Comprehensive bills, agglomerations of loosely connected initiatives, do give lawmakers the chance to sneak political favors into law. The worst of them are too long and cumbersome for most people, including lawmakers, to read. That's one reason lawmakers like them. Another is the appearance of sweeping triumph. Lawmakers like affiliation with sweeping triumphs. So Boehner stirs up a noble scuffle—and not just with Democrats—when he challenges this malign fusion of subterfuge and grandiosity.

Camouflaging error

But comprehensive bills don't just provide cover for parochial shenanigans. They frequently camouflage broad error of policy. Their complexity becomes fodder for political deal-making, which becomes the focus of attention.
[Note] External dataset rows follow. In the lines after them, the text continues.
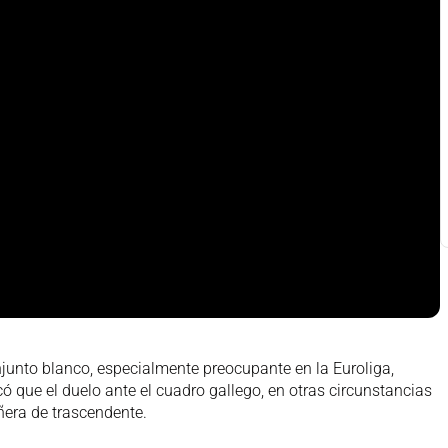
onjunto blanco, especialmente preocupante en la Euroliga,
 que el duelo ante el cuadro gallego, en otras circunstancias
ñera de trascendente.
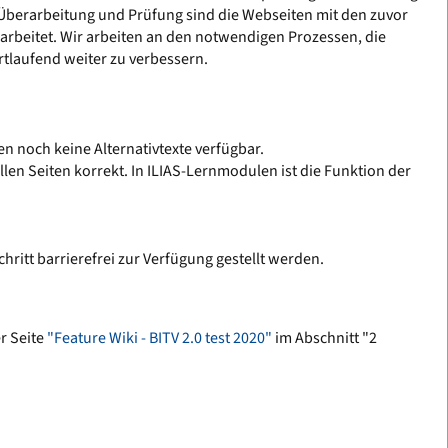
Überarbeitung und Prüfung sind die Webseiten mit den zuvor
rbeitet. Wir arbeiten an den notwendigen Prozessen, die
rtlaufend weiter zu verbessern.
en noch keine Alternativtexte verfügbar.
llen Seiten korrekt. In ILIAS-Lernmodulen ist die Funktion der
ritt barrierefrei zur Verfügung gestellt werden.
er Seite
"Feature Wiki - BITV 2.0 test 2020"
im Abschnitt
"2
And industries find themselves forced to support broad measures to which they otherwise would object in order to win specific benefits. Large mistakes thus go unnoticed—or ignored.
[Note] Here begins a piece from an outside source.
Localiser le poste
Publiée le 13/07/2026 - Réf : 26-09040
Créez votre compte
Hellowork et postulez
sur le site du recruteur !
This has happened twice recently with energy. The Energy Policy Act of 2005 (EPACT) is remembered as a multifaceted product of bipartisan compromise. The legislation addressed a wide range of energy sources with a rich menu of tax incentives and mandates. It contained elements favored by oil and gas companies and thus won support from parts of the industry.

EPACT also steered energy policy toward a new and questionable destination. With the imposition of renewable fuel standards, including volumetric mandates for ethanol in gasoline, and aggressive requirements for energy-use reductions in appliances, it thrust the government back into energy markets from which it had been mostly absent since the 1980s. Few questions arose about the practicalities of enforcing supply mandates or about the government's abysmal record in the area of fuel selection. EPACT was comprehensive legislation, after all, the product of holy bipartisanship.

Then came the Energy Independence and Security Act of 2007 (EISA), in which Congress raised and complicated renewable fuel standards, toughened fuel-mileage requirements for new cars and trucks, and mandated still more energy conservation. Like EPACT, EISA was comprehensive energy legislation. But it lacked EPACT's bipartisan glow. EISA was the work of a Congress newly controlled by Democrats eager to strengthen the governmental incursion into energy markets that had been reinstated by EPACT.

One legacy of this earthquake beneath energy policy-making is a large and growing requirement for ethanol, which, according to the Congressional Budget Office, costs taxpayers $1.78 for every gallon of gasoline displaced. An enforcement jam looms as mandate volumes approach the absorptive capacity of the fuel market. And the requirement is increasingly recognized as not only a sump for taxpayer money but also as an upward force on food prices and overall impairment of environmental quality. A clear preview of the consequences might have prevented this fiasco. But lawmakers were preoccupied by comprehensive legislation—and their politically motivated desire to enrich agricultural interests.

Focusing attention

The Republican electoral victory that will make Boehner the House leader in January stymied the worst energy ideas pushed by vanquished Democrats. Energy legislation nevertheless remains under discussion. And the discussion includes renewable fuel standards for power generators.

Focused attention, the kind of attention too often precluded by the do-everything-at-once approach to legislation, would point to ethanol as a mistake to be avoided with renewable energy in other applications. Ethanol, though, is a bipartisan folly. Lawmakers not wanting to admit error will seek refuge in comprehensive fog when energy returns to the agenda. Boehner should keep his promise and not let them do it. The oil and gas industry should help him maintain resolve.